Task list
1 > Decide whether each statement agrees with the multi-GPU forum post. Answer yes or no and quote the deciding words. (a) Training works well on a single GPU. (b) The poster has access to a system with 8 GPUs. (c) The code raises an error when the batch size cannot be split evenly across the GPUs.
2 > Rename "counter_batches" to "batch_count" in a passage of the multi-GPU forum post and write the passage out again. Begin at the words "I move data" and stop after "not available cpu)".
══ Excerpt to read
Hello,
I used Faster R-CNN of PyTorch to train it on a dataset. It works well with one GPU. However, I have access to a system with 4 GPUs. I want to use 4 GPUs. However, when I check GPUs usage, only one GPU is used.
I select device in this manner:
if torch.cuda.is_available() == False and device_name == 'gpu':
raise ValueError('GPU is not available!')
elif device_name == 'cpu':
device = torch.device('cpu')
elif device_name == 'gpu':
if batch_size % torch.cuda.device_count() != 0:
raise ValueError('Batch Size is no dividable by number of gpus')
device = torch.device('cuda')
After that I do this:
# multi GPUs
if torch.cuda.device_count() > 1 and device_name == 'gpu':
print('=' * 50)
print('=' * 50)
print('=' * 50)
print("Let's use", torch.cuda.device_count(), "GPUs!")
# dim = 0 [30, xxx] -> [10, ...], [10, ...], [10, ...] on 3 GPUs
# model = nn.DataParallel(model, device_ids=[i for i in range(torch.cuda.device_count())])
model = nn.DataParallel(model)
print('=' * 50)
print('=' * 50)
print('=' * 50)
# transfer model to selected device
model.to(device)
I move data to the device in this way:
# iterate over all batches
counter_batches = 0
for images, targets in metric_logger.log_every(data_loader, print_freq, header):
# transfer tensors to device(gpu, if not available cpu)
images = list(image.to(device) for image in images)
targets = [{k: v.to(device) for k, v in t.items()} for t in targets]
# in train mode, faster r-cnn gives losses
loss_dict = model(images, targets)
# sum of losses
losses = sum(loss for loss in loss_dict.values())
I do not know what I did wrong.
Also, I get this warning:
/site-packages/torch/nn/parallel/_functions.py:68: UserWarning: Was asked to gather along dimension 0, but all input tensors were scalars; will instead unsqueeze and return a vector.
warnings.warn('Was asked to gather along dimension 0, but all ’
════
══ Source material
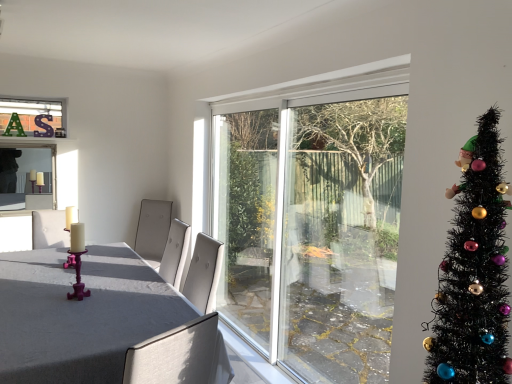
Locate an element on the screen. The height and width of the screenshot is (384, 512). empty space that is ontop of matte glass candlesticks at left (from a real-world perspective) is located at coordinates (21, 141).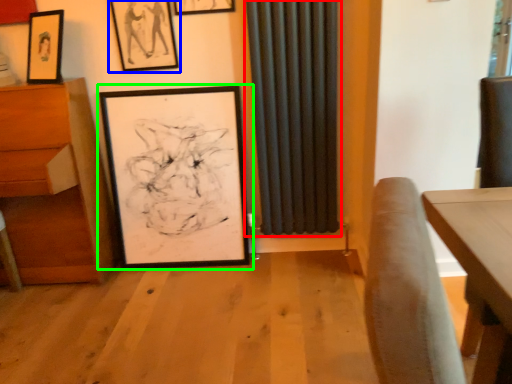
Question: Which object is the closest to the curtain (highlighted by a red box)? Choose among these: picture frame (highlighted by a blue box) or picture frame (highlighted by a green box).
════
Solutions to each task
1 >
(a) Yes: "It works well with one GPU."
(b) No: "I have access to a system with 4 GPUs."
(c) Yes: "raise ValueError('Batch Size is no dividable by number of gpus')"

2 >
I move data to the device in this way:
# iterate over all batches
batch_count = 0
for images, targets in metric_logger.log_every(data_loader, print_freq, header):
# transfer tensors to device(gpu, if not available cpu)